Researchers develop brain blood vessel pathology diagnostic
Researchers at Ben-Gurion University of
the Negev (BGU) have developed a new method for rapidly diagnosing brain
blood vessel pathology that may lead to neurodegenerative diseases,
such as Alzheimer’s disease, as well as other neurological and
psychiatric conditions, including epilepsy, traumatic brain injury and
The method is based on analysis of EEG patterns using algorithms and was invented by Dr. Dan Milikovsky and Prof. Alon Friedman, MD-PhD, Departments of Physiology and Cell Biology, Cognitive and Brain Sciences, Zlotowski Center for Neuroscience, Ben-Gurion University of the Negev.
The diagnostic method is based on findings from the lab of Prof. Friedman that patients with Alzheimer’s disease and other brain conditions display non-convulsive epileptic seizure-like activity that can be detected by EEG recordings. The study was published in the Science Translational Medicine Journal. This abnormal activity reflects pathological changes in dysfunction of the brain blood vessels, which contribute, according to recent studies, to the pathogenesis of various neurodegenerative and other neuro-psychiatric disorders.
Prof. Friedman said: “Research from our lab and others, shows that the pathological changes in the brain blood vessels, which are usually referred to as the blood-brain barrier (BBB), contribute to the formation of Alzheimer’s disease and other brain disorders. Since dysfunction of the BBB is also a key component in the pathogenesis of epilepsy, we hypothesized that BBB dysfunction in Alzheimer’s patients would also trigger abnormal brain activity that could be detected by EEG, an accessible and affordable tool used in the clinic, and serve as a diagnostic method for these conditions. Indeed, we find abnormal, epileptic-like EEG recordings in many patients with Alzheimer’s disease as well as epilepsy, which reflect brain blood vessel pathology and can serve both for diagnosis as well as a therapeutic target.”
The technology was successfully tested on animal models and dozens of patients and is now been validated on large databases of EEG records of thousands of patients.

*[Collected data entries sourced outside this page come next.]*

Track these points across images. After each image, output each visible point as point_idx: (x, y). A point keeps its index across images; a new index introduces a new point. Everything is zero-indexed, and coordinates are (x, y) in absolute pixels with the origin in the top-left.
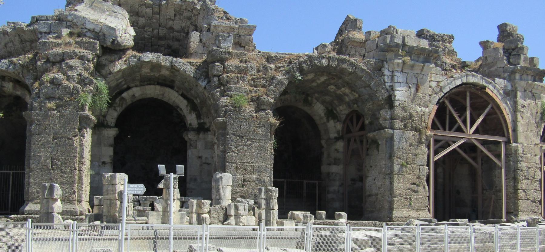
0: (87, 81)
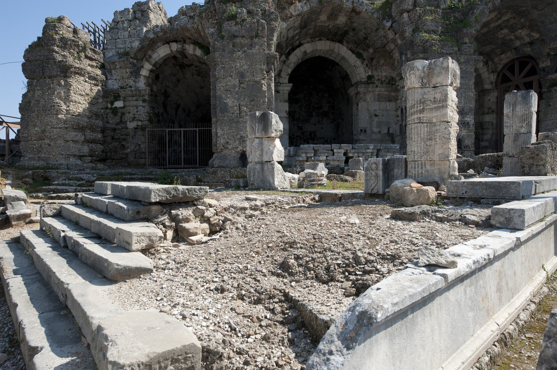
0: (273, 16)
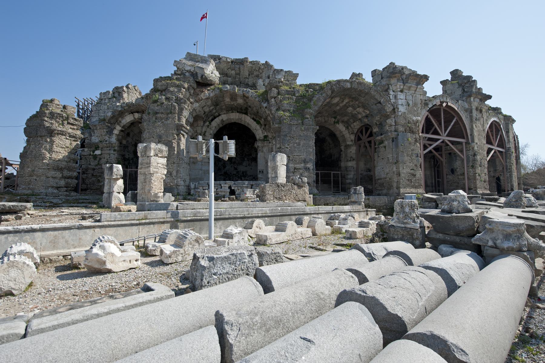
0: (182, 101)
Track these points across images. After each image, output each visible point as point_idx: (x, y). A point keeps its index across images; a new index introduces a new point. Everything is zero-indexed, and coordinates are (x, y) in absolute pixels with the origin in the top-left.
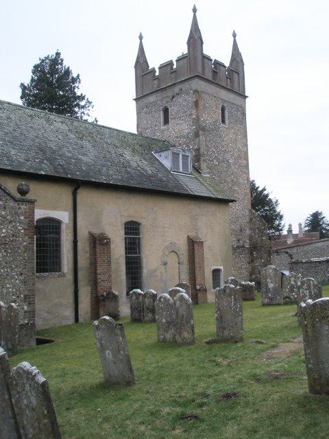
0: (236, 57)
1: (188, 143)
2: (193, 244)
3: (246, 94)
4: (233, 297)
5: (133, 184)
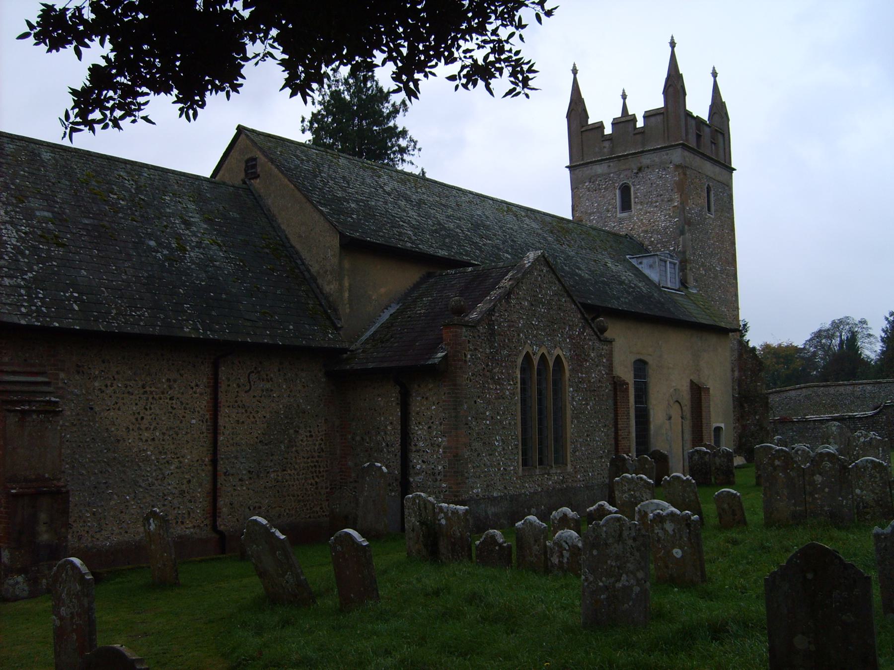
0: (718, 107)
1: (667, 242)
2: (698, 392)
3: (733, 166)
4: (880, 449)
5: (641, 308)
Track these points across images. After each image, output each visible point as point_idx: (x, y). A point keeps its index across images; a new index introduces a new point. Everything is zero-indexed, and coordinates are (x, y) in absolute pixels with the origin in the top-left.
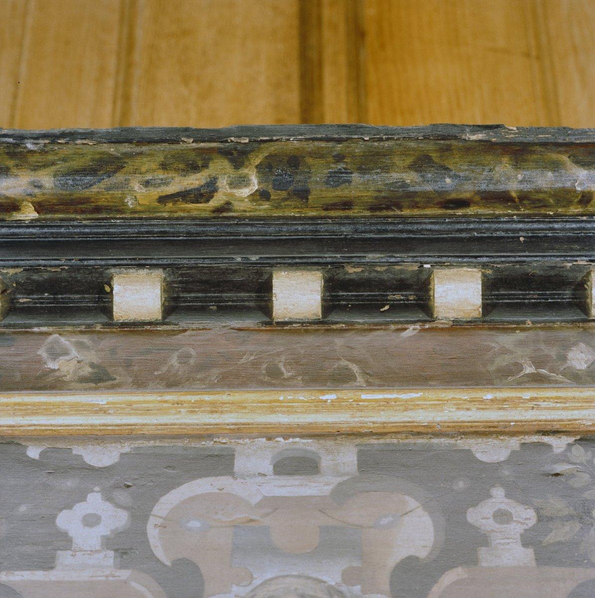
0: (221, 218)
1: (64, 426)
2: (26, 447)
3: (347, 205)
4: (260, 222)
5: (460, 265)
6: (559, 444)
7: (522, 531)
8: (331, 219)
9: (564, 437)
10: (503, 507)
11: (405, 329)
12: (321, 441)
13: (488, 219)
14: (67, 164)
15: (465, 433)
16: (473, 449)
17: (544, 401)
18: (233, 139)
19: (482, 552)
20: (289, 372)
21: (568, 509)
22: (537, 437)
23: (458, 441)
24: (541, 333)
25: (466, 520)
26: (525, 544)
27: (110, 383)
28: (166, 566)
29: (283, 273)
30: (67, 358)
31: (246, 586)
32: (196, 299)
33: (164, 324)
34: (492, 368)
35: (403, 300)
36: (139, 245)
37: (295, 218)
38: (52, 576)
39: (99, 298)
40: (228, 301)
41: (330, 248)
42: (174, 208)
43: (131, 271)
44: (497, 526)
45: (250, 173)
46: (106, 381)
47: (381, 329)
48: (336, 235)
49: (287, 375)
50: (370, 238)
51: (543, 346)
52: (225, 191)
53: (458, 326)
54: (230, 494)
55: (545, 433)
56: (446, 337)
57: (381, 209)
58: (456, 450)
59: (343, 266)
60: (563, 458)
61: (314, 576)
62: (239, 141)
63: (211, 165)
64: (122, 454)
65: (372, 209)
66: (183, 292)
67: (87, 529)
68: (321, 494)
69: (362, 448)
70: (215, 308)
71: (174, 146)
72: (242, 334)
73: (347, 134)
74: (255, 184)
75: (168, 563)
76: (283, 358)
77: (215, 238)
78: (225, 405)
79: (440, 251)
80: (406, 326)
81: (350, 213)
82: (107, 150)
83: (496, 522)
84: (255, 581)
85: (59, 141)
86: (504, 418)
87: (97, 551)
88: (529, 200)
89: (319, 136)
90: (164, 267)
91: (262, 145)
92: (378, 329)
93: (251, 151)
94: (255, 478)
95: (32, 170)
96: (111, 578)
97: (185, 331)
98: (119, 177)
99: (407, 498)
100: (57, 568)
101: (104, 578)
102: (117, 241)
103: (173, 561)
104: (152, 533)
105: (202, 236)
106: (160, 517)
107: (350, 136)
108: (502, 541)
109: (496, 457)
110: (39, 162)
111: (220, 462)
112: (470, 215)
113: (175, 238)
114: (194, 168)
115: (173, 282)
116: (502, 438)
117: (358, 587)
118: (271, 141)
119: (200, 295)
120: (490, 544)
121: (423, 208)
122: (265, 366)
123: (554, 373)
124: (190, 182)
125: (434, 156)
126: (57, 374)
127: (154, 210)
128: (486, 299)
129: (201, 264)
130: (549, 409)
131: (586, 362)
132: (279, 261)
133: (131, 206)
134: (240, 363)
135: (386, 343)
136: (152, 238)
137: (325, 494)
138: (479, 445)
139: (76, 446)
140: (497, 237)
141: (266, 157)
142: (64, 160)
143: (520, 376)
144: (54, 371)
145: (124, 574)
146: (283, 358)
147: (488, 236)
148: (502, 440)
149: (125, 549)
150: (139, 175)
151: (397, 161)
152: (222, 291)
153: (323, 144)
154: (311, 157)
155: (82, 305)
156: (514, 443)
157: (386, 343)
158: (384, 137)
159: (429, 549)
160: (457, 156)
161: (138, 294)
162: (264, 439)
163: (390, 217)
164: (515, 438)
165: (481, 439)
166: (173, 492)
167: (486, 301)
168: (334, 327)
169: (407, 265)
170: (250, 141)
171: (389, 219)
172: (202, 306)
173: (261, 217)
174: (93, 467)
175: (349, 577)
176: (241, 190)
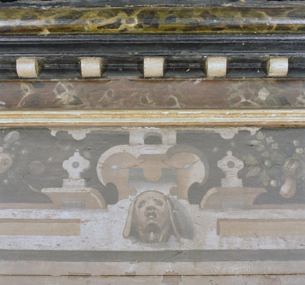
0: (123, 34)
1: (64, 123)
2: (50, 130)
3: (174, 29)
4: (139, 36)
5: (218, 56)
6: (253, 131)
7: (238, 171)
8: (167, 34)
9: (255, 128)
10: (231, 160)
11: (196, 80)
12: (163, 129)
13: (230, 35)
14: (60, 14)
15: (217, 126)
16: (221, 133)
17: (249, 114)
18: (127, 6)
19: (223, 180)
20: (150, 100)
21: (255, 161)
22: (245, 128)
23: (215, 129)
24: (249, 83)
25: (217, 166)
26: (239, 177)
27: (81, 105)
28: (104, 186)
29: (148, 59)
30: (64, 93)
31: (134, 195)
32: (114, 66)
33: (102, 78)
34: (229, 99)
35: (195, 67)
36: (90, 47)
37: (152, 34)
38: (62, 190)
39: (76, 66)
40: (126, 67)
41: (167, 48)
42: (104, 30)
43: (88, 58)
44: (229, 169)
45: (134, 17)
46: (80, 104)
47: (186, 80)
48: (169, 42)
49: (150, 102)
50: (183, 43)
51: (249, 89)
52: (124, 24)
53: (217, 80)
54: (128, 153)
55: (248, 126)
56: (211, 85)
57: (187, 30)
58: (214, 133)
59: (172, 57)
60: (255, 138)
61: (159, 191)
62: (130, 6)
63: (118, 14)
64: (87, 134)
65: (184, 30)
66: (109, 63)
67: (74, 169)
68: (162, 153)
69: (178, 132)
70: (121, 69)
71: (103, 8)
72: (132, 82)
73: (174, 4)
74: (136, 22)
75: (105, 185)
76: (148, 94)
77: (121, 43)
78: (126, 115)
79: (211, 49)
80: (196, 79)
81: (175, 32)
82: (75, 9)
83: (228, 167)
84: (138, 193)
85: (55, 7)
86: (233, 121)
87: (78, 179)
88: (247, 28)
89: (163, 5)
90: (101, 56)
91: (139, 8)
92: (185, 80)
93: (135, 10)
94: (137, 148)
95: (46, 16)
96: (83, 191)
97: (110, 81)
98: (81, 19)
99: (195, 156)
100: (63, 187)
101: (81, 191)
102: (82, 44)
103: (107, 184)
104: (99, 171)
105: (116, 42)
106: (102, 164)
107: (176, 5)
108: (230, 176)
109: (229, 137)
110: (49, 14)
111: (123, 138)
112: (223, 33)
113: (105, 43)
114: (112, 16)
115: (105, 61)
116: (232, 128)
117: (176, 196)
118: (143, 6)
119: (116, 64)
120: (226, 177)
121: (205, 30)
122: (141, 98)
123: (253, 102)
124: (110, 21)
125: (211, 12)
126: (61, 101)
127: (96, 31)
128: (228, 67)
129: (115, 55)
130: (250, 117)
131: (265, 97)
132: (146, 54)
133: (87, 30)
134: (131, 96)
135: (188, 87)
136: (96, 43)
137: (164, 153)
138: (223, 131)
139: (69, 130)
140: (234, 43)
141: (141, 12)
142: (59, 13)
143: (240, 103)
144: (59, 99)
145: (89, 189)
146: (148, 94)
147: (230, 43)
148: (231, 129)
149: (89, 178)
150: (89, 18)
151: (195, 13)
152: (124, 63)
153: (164, 7)
154: (160, 12)
155: (70, 68)
156: (236, 130)
157: (188, 87)
158: (190, 5)
159: (203, 179)
160: (220, 12)
161: (91, 66)
162: (141, 128)
163: (191, 34)
164: (237, 128)
165: (223, 129)
166: (107, 152)
167: (227, 67)
168: (168, 79)
169: (198, 55)
170: (134, 7)
171: (191, 35)
172: (117, 69)
173: (139, 33)
174: (76, 140)
175: (173, 192)
176: (131, 24)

Josh Peleg, CEO of BGN Technologies, said: “This new approach for diagnosing neurological conditions based on analysis of changes of blood vessels in the brain can be valuable for the early detection of Alzheimer’s disease and other neurological conditions, at the stage when treatment can still slow down disease progression. The technology offers a biomarker for immediate results and allows for the continuous monitoring of the progression of the neurological condition and response to treatment. We are now seeking a potential industry partner for the further development of this promising method for a variety of applications, from monitoring of ICU patients, to patients after stroke and head injuries and for the diagnosis of vascular pathology in early Alzheimer’s disease.”